Electric meter

+ More real-time data and better connectivity will bring benefits for cities and their residents.

The power of real-time data is nothing new. Since ancient times having more information has provided a competitive advantage in situations ranging from the battlefield to the stock market. 

The future won’t be any different. Real-time data can help cities become more attractive while giving citizens the services they require. Real-time data and connectivity has the potential to be translated into benefits for cities and their citizens, mainly in terms of savings and optimising the usage of a city’s scarce resources.

Real-time (or even close to real-time) data will, if managed appropriately, radically improve accuracy when trying to predict the immediate future or to produce short-term forecasts. This could make usage of scarce resources, like electricity, more efficient. 

At the moment electricity can’t be stored in large quantities, at least in a competitive way. At the same time there is an increasing amount of intermittent power generated by renewables adding a bigger challenge to the balance of the system. Therefore it’s critical to have the right amount in the grid at any moment.

In the UK, the National Grid publishes the country consumption figures in real-time and relies on historical consumption data plus a forecasting algorithm to predict future consumption. Having real-time (or close to real-time) consumption data would allow the algorithm to be continuously revised with new data – significantly improving the accuracy of forecasts, and ultimately achieving a more efficient balancing. 

It will also be possible to learn about historical changes in methodology used to construct the consumption data. In the past we could never have anticipated this information and by the time we may have come across it, it probably wouldn’t have extra benefits. 

Real-time data could be especially useful when predictions require input from another series of forecasted data (such as weather forecast data). By applying time series analysis, (for example, an autoregressive integrated moving average or ARIMA model, the most general class of models for forecasting a time series) it would be possible to identify patterns and systematic errors that, when incorporated into the algorithm, could enhance significantly the accuracy of our forecasts. 

In general, it’s fair to say that the scarcer the resource, the bigger the savings. For example in Great Britain, Elexon applies ‘cash-out’ or ‘energy imbalance’ prices to settle the difference between contracted generation or consumption and the amount that was actually generated or consumed in each half hour trading period. These cash out prices are designed to penalise companies for any imbalance. A small percentage saved in the spot market for energy would be translated into a huge amount of money. 

In a market like that for electricity, where to encourage efficient balancing the ’cash out’  prices carry big premiums, the benefits that real time data could bring should not be ignored.

Of course, energy companies would be the main beneficiaries. But with the right regulation in place, savings should be passed on to consumers. 

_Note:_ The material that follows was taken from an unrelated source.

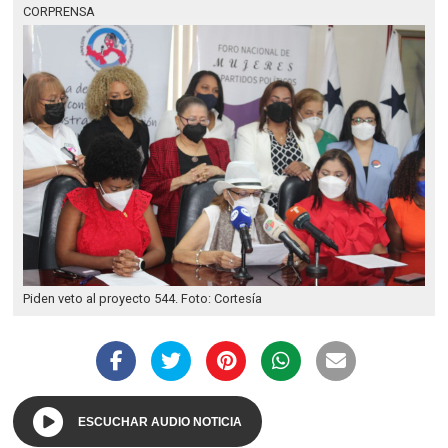
CORPRENSA
Piden veto al proyecto 544. Foto: Cortesía
ESCUCHAR AUDIO NOTICIA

Moreover, real-time data combined with technology such as smart grids and smart meters will empower consumers, facilitating switching and bringing estimated billing to an end. They will also enhance demand response, helping consumers react faster to electricity prices while facilitating troubleshooting.  

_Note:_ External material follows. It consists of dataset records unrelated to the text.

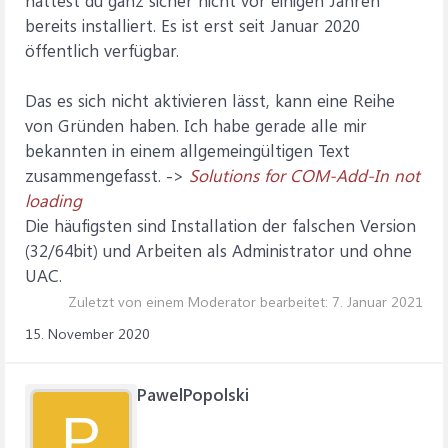
hattest du ganz sicher nicht vor einigen Jahren
bereits installiert. Es ist erst seit Januar 2020
öffentlich verfügbar.
Das es sich nicht aktivieren lässt, kann eine Reihe
von Gründen haben. Ich habe gerade alle mir
bekannten in einem allgemeingültigen Text
zusammengefasst. ->
Solutions for COM-Add-In not
loading
Die häufigsten sind Installation der falschen Version
(32/64bit) und Arbeiten als Administrator und ohne
UAC.
Zuletzt von einem Moderator bearbeitet:
7. Januar 2021
15. November 2020
PawelPopolski
P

However smart technology needs to be complemented with energy-saving awareness in order to bring significant savings. A survey carried out by British Gas found that changes in behaviour introduced by smart meters have led to financial savings of 54% off consumer’s energy bills, with 64% of those identifying savings of up to £75 per year.

Energy security of supply would also improve by citizens shifting their power consumption to off-peak times. This will help to deal with tight electricity margins, currently an issue in the UK due to the closure of older power stations sooner than had previously been expected.

This is why I believe data, if well managed and with the right protection, is key to efficiency, the basic element for cities to face the challenges of continuing growth.